Working data:
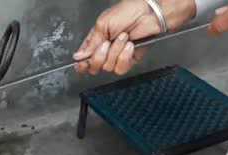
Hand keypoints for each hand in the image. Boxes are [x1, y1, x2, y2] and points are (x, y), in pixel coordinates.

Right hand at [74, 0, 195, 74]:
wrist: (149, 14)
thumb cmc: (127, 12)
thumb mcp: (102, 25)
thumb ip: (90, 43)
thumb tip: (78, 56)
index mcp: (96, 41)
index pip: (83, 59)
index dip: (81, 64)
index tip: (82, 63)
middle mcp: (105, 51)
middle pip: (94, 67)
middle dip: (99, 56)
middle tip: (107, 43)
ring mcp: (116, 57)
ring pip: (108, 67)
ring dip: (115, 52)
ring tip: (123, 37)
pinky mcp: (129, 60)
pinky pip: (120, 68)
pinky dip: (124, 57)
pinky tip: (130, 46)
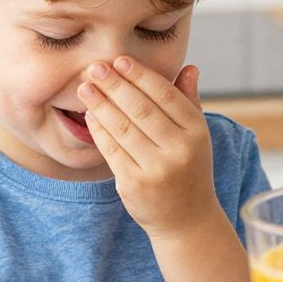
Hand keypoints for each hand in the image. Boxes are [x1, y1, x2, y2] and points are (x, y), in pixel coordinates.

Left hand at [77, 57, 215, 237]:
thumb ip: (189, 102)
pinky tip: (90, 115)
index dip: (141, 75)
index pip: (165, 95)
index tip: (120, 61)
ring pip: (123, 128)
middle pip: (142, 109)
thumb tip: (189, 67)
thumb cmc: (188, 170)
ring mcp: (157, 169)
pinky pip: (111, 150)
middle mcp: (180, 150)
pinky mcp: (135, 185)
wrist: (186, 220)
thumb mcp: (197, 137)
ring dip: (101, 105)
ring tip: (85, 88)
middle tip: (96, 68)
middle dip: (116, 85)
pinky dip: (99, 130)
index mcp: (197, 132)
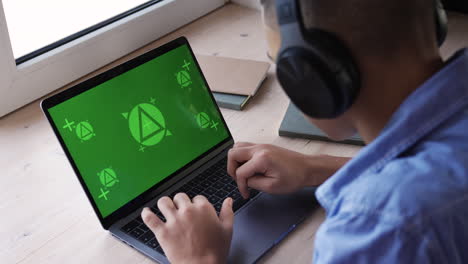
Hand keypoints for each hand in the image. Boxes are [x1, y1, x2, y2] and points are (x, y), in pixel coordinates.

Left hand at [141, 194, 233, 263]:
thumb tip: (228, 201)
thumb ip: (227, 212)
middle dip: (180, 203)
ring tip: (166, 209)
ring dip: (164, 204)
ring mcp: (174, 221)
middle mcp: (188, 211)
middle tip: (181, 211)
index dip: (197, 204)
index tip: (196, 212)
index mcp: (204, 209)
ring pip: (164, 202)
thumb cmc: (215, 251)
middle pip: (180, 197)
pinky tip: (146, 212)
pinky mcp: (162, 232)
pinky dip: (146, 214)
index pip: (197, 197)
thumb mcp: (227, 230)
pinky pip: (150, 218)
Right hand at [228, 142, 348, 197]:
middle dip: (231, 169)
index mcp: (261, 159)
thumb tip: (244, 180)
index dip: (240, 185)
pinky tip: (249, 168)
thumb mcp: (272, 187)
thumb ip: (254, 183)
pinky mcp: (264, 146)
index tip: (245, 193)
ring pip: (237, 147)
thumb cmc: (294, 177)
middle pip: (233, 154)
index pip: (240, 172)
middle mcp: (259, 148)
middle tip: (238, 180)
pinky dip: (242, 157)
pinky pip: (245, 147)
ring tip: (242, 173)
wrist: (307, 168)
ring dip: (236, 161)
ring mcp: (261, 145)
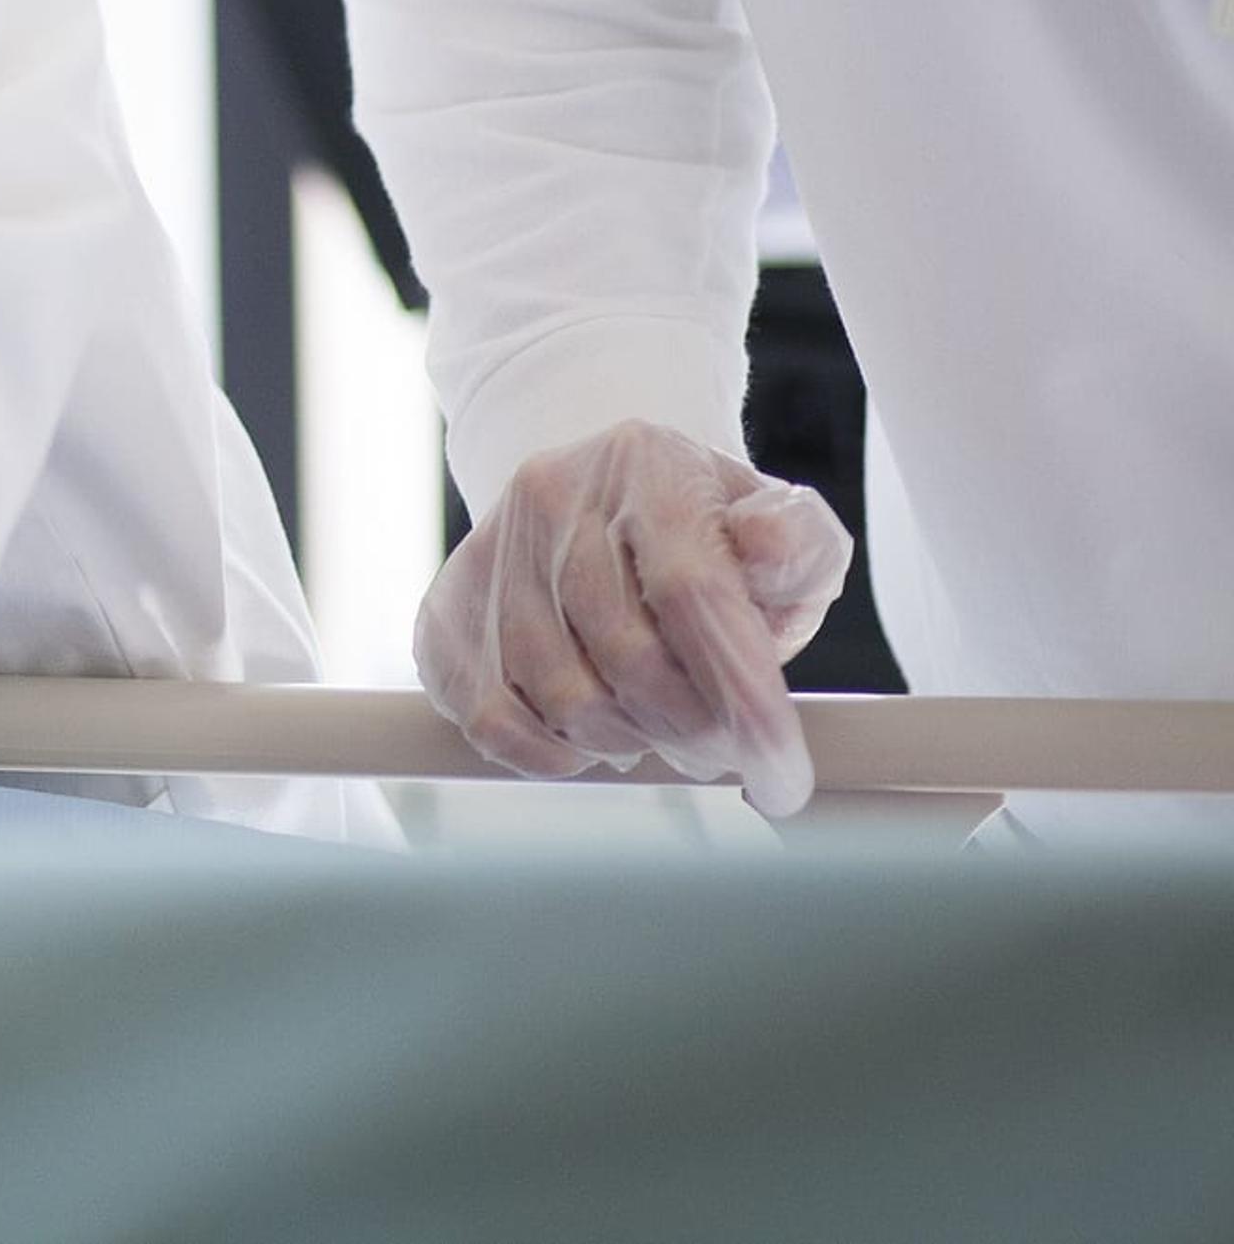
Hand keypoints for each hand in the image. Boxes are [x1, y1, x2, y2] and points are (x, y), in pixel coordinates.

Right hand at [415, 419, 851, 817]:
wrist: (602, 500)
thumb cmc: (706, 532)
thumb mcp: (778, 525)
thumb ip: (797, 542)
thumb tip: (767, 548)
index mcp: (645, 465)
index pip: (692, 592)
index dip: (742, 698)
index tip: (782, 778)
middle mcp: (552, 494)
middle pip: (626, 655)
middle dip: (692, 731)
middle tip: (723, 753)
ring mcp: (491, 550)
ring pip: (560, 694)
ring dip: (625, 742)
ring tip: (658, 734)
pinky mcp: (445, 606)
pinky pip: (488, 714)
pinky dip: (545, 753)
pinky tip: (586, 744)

Task description: Restate each line from the start of the listing through the line bearing "index dip: (81, 64)" word for word. Drop the pictures.

Completed exercise:
Hand keypoints for each hand in the image. Boxes are [x1, y1, x2, y2] and points are (x, y), in pixel coordinates.

Right hand at [74, 0, 195, 74]:
wrist: (149, 14)
thumb cmc: (127, 12)
thumb mcp: (102, 25)
thumb ip: (90, 43)
thumb tip: (78, 56)
index mcp: (96, 41)
index pip: (83, 59)
index dip: (81, 64)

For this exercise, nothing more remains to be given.